Hacker News new | ask | show | jobs
by pjot 24 days ago

  > The Chinese are a decade ahead of the west when it comes to building cars.
Is this true? From years of watching Top Gear any Chinese car that was tested was laughably bad.
2 comments

For EVs, yes, absolutely
Yip, outside the US BYD cars are absolutely everywhere, pretty awesome cars, and crazy cheap - like < $15k. Apparently < $10k within China itself.
The price is not the important part, it basically doesn't matter. On top of subsidies and government policy aiming to undermine manufacturing in EU and elsewhere, domestic consumption in PRC is laughably low and government policies act to transfer wealth from households to manufacturing. Locals won't buy the supply, PRC literally has to get these cars somewhere or trash them.

Now if those cars are actually good, price independent, then that would be worth mentioning.

Do you have any references for your statements?

The majority of car sales in China are EVs (which is more than the UK, the EU and the US) so locals are buying the supply right now.

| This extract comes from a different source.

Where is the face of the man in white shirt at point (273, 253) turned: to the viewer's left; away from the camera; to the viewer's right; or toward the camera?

Reference: https://ourworldindata.org/electric-car-sales

The articles you provided were relatively light on relevant facts, but did cite two important values - 60% of all vehicles purchased in China are now EVs, and domestic sales of such are about 1.4 million per month. The data they conspicuously left out is, well how many EVs are sold elsewhere per month? In the US, ostensibly the largest consumer market in the world, the figure is 0.082 million per month. [1]

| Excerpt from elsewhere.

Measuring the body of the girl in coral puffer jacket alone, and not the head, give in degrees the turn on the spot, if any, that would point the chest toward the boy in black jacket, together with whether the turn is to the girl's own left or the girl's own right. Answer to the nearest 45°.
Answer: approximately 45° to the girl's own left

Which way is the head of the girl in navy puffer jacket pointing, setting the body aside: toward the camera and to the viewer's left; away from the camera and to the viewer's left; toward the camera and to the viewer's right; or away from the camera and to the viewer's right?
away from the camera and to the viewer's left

Even if we scale US sales to adjust for population differences, the Chinese are picking up electric vehicles at a dramatically higher rate - and the single highest in the world. And this is almost certainly due to companies like BYD and others providing quality electric vehicles at prices below even cheap ICE vehicles.

[1] - https://www.anl.gov/esia/light-duty-electric-drive-vehicles-...

Maybe I'm dating myself, but I remember when the same was said of Japanese cars.

First we laughed at them, then we fought them, then they won, then we solved the problem with protectionist tariffs.